Shall we leave the Isle of Dogs, and glance at the West India Docks for a moment? Plenty to see here at all events. Rice, sugar, pepper, tobacco; desks saturated quite brown with syrup and molasses, just as the planks of a whaling ship are slippery. Jack, in a saccharine state, strongly perfumed with coffee-berries. Black Jack, very woolly-headed, and ivory-grindered, cooking, fiddling, and singing, as it seems the nature of Black Jack to cook, fiddle, and sing. Where the union-jack flies, Nigger Jack is well treated. English sailors do not disdain to drink with him, work with him, and sing with him. Take a wherry, however, to that American clipper, with the tall masts, and the tall man for skipper, and you will hear a different tale. Beneath the star-spangled banner, the allowance of halfpence for Nigger Jacks decreases wofully, while that of kicks increases in an alarming proportion. I would rather not be a black man on board an American ship.

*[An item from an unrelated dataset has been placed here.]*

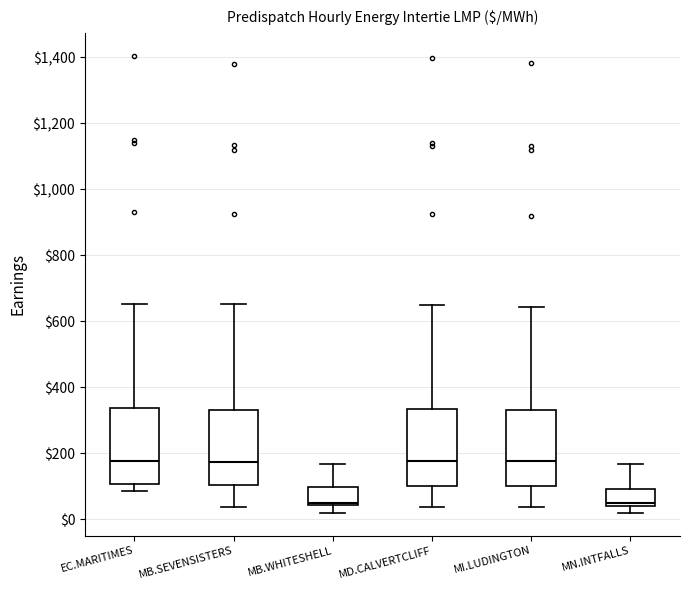

Where does the upper whisker of the box for EC.MARITIMES end on the y-axis? The values are not printed on the chart, so give them approximately, as read against the axis.

660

In the London Docks we have a wonderful mixture of the ships of all nations; while on a Sunday the masts are dressed out with a very kaleidoscope of variegated ensigns. Over the ship's side lounge stunted Swedes and Danes, and oleaginous Russians; while in another, the nimble Gaul, faithful to the traditions of his cuisine, is busy scraping carrots for a pot au feu.

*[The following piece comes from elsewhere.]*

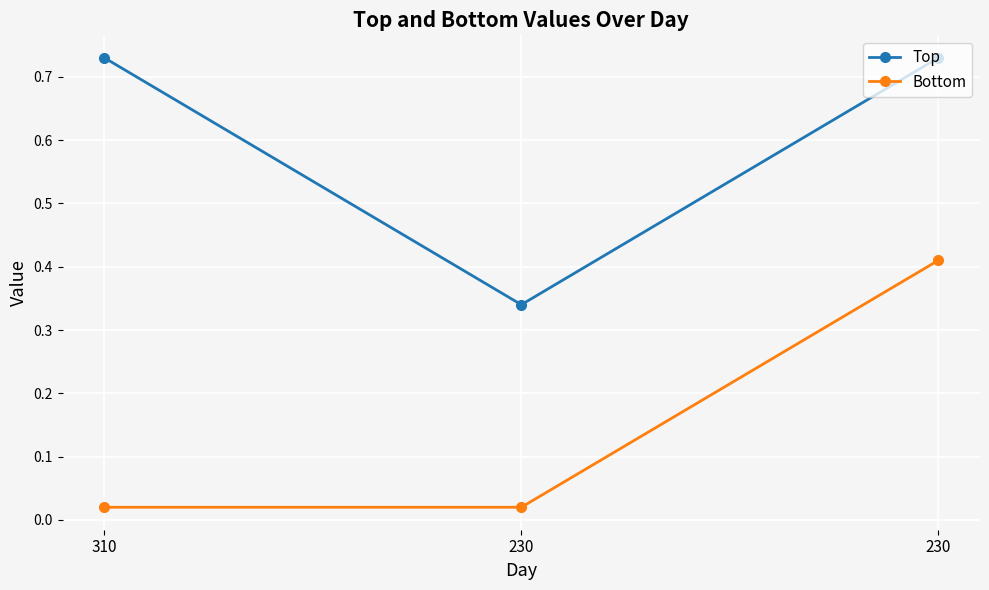

What is the value of the Top point at the 2nd from the left?

0.3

Not in one visit - not in two - could you, O reader! penetrate into a tithe of the mysteries of maritime London; not in half a dozen papers could I give you a complete description of Jack alive in London. We might wander through the dirty mazes of Wapping, glancing at the queer, disused old stairs, and admiring the admirable mixture of rotting boats, tarry cable, shell-fish, mud, and bad characters, which is there conglomerated. We could study Jack alive in the hostelries, wher, by night, in rooms the walls of which are decorated with verdant landscapes, he dances to the notes of the enlivening fiddle; we might follow him in his uneven wanderings, sympathise with him when he has lost his register ticket, denounce the Jews and crimps who rob him. Let us hope that Jack's life will be amended with the times in which we are fortunate enough to live; and that those who have the power and the means, many not long want the inclination to stretch forth a helping hand to him. Ratcliffe and Shadwell, Cable Street and Back Lane, may be very curious in their internal economy, and very picturesque in their dirt; but it cannot be a matter of necessity that those who toil so hard, and contribute in so great a degree to our grandeur and prosperity, should be so unprotected and so little cared for.